> WHAT YOU SHOULD DO:
Please restate the data exactly, from the first line to the last.

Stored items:

************

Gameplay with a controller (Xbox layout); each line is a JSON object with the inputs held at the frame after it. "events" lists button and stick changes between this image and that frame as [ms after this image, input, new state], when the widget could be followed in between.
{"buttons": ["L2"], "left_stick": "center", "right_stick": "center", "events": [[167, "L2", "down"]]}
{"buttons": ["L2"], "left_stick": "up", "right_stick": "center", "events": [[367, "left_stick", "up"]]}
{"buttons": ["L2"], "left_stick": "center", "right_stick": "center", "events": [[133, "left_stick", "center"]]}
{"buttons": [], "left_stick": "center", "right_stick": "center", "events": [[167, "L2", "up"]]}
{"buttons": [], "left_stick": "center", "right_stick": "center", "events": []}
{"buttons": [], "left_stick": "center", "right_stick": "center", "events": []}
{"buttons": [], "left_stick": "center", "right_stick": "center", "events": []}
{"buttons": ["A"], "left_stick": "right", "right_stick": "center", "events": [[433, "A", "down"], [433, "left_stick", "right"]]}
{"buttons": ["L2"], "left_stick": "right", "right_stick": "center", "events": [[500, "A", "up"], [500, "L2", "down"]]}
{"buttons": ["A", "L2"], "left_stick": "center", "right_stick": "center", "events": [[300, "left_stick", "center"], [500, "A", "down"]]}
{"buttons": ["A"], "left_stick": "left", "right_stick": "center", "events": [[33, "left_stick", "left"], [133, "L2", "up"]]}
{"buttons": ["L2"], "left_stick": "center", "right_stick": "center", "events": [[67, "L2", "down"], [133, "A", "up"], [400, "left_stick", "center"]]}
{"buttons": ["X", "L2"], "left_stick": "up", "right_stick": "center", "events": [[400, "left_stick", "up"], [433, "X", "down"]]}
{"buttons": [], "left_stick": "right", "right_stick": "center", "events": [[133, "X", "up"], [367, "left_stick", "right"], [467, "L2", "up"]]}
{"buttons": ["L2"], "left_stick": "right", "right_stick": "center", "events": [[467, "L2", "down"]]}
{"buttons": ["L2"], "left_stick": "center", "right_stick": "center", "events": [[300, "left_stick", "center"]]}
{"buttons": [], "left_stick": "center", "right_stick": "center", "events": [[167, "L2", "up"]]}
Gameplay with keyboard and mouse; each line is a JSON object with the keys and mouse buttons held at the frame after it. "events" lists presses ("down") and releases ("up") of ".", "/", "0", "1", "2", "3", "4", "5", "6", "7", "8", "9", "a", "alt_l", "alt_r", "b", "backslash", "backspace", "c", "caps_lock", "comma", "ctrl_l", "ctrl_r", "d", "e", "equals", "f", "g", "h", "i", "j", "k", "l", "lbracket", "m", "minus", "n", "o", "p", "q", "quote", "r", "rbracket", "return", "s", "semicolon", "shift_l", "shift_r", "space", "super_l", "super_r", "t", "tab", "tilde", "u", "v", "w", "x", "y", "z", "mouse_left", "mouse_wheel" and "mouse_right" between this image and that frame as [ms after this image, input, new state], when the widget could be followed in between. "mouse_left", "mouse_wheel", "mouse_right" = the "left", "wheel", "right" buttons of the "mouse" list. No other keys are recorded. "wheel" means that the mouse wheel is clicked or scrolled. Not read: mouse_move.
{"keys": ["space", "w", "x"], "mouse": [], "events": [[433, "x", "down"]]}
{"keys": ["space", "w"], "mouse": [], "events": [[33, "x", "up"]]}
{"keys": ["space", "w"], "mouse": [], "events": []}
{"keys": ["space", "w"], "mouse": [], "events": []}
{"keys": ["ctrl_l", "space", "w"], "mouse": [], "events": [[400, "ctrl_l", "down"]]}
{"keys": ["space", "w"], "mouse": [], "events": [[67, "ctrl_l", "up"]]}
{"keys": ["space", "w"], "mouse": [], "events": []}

************

> REPLY:
Gameplay with a controller (Xbox layout); each line is a JSON object with the inputs held at the frame after it. "events" lists button and stick changes between this image and that frame as [ms after this image, input, new state], when the widget could be followed in between.
{"buttons": ["L2"], "left_stick": "center", "right_stick": "center", "events": [[167, "L2", "down"]]}
{"buttons": ["L2"], "left_stick": "up", "right_stick": "center", "events": [[367, "left_stick", "up"]]}
{"buttons": ["L2"], "left_stick": "center", "right_stick": "center", "events": [[133, "left_stick", "center"]]}
{"buttons": [], "left_stick": "center", "right_stick": "center", "events": [[167, "L2", "up"]]}
{"buttons": [], "left_stick": "center", "right_stick": "center", "events": []}
{"buttons": [], "left_stick": "center", "right_stick": "center", "events": []}
{"buttons": [], "left_stick": "center", "right_stick": "center", "events": []}
{"buttons": ["A"], "left_stick": "right", "right_stick": "center", "events": [[433, "A", "down"], [433, "left_stick", "right"]]}
{"buttons": ["L2"], "left_stick": "right", "right_stick": "center", "events": [[500, "A", "up"], [500, "L2", "down"]]}
{"buttons": ["A", "L2"], "left_stick": "center", "right_stick": "center", "events": [[300, "left_stick", "center"], [500, "A", "down"]]}
{"buttons": ["A"], "left_stick": "left", "right_stick": "center", "events": [[33, "left_stick", "left"], [133, "L2", "up"]]}
{"buttons": ["L2"], "left_stick": "center", "right_stick": "center", "events": [[67, "L2", "down"], [133, "A", "up"], [400, "left_stick", "center"]]}
{"buttons": ["X", "L2"], "left_stick": "up", "right_stick": "center", "events": [[400, "left_stick", "up"], [433, "X", "down"]]}
{"buttons": [], "left_stick": "right", "right_stick": "center", "events": [[133, "X", "up"], [367, "left_stick", "right"], [467, "L2", "up"]]}
{"buttons": ["L2"], "left_stick": "right", "right_stick": "center", "events": [[467, "L2", "down"]]}
{"buttons": ["L2"], "left_stick": "center", "right_stick": "center", "events": [[300, "left_stick", "center"]]}
{"buttons": [], "left_stick": "center", "right_stick": "center", "events": [[167, "L2", "up"]]}
Gameplay with keyboard and mouse; each line is a JSON object with the keys and mouse buttons held at the frame after it. "events" lists presses ("down") and releases ("up") of ".", "/", "0", "1", "2", "3", "4", "5", "6", "7", "8", "9", "a", "alt_l", "alt_r", "b", "backslash", "backspace", "c", "caps_lock", "comma", "ctrl_l", "ctrl_r", "d", "e", "equals", "f", "g", "h", "i", "j", "k", "l", "lbracket", "m", "minus", "n", "o", "p", "q", "quote", "r", "rbracket", "return", "s", "semicolon", "shift_l", "shift_r", "space", "super_l", "super_r", "t", "tab", "tilde", "u", "v", "w", "x", "y", "z", "mouse_left", "mouse_wheel" and "mouse_right" between this image and that frame as [ms after this image, input, new state], when the widget could be followed in between. "mouse_left", "mouse_wheel", "mouse_right" = the "left", "wheel", "right" buttons of the "mouse" list. No other keys are recorded. "wheel" means that the mouse wheel is clicked or scrolled. Not read: mouse_move.
{"keys": ["space", "w", "x"], "mouse": [], "events": [[433, "x", "down"]]}
{"keys": ["space", "w"], "mouse": [], "events": [[33, "x", "up"]]}
{"keys": ["space", "w"], "mouse": [], "events": []}
{"keys": ["space", "w"], "mouse": [], "events": []}
{"keys": ["ctrl_l", "space", "w"], "mouse": [], "events": [[400, "ctrl_l", "down"]]}
{"keys": ["space", "w"], "mouse": [], "events": [[67, "ctrl_l", "up"]]}
{"keys": ["space", "w"], "mouse": [], "events": []}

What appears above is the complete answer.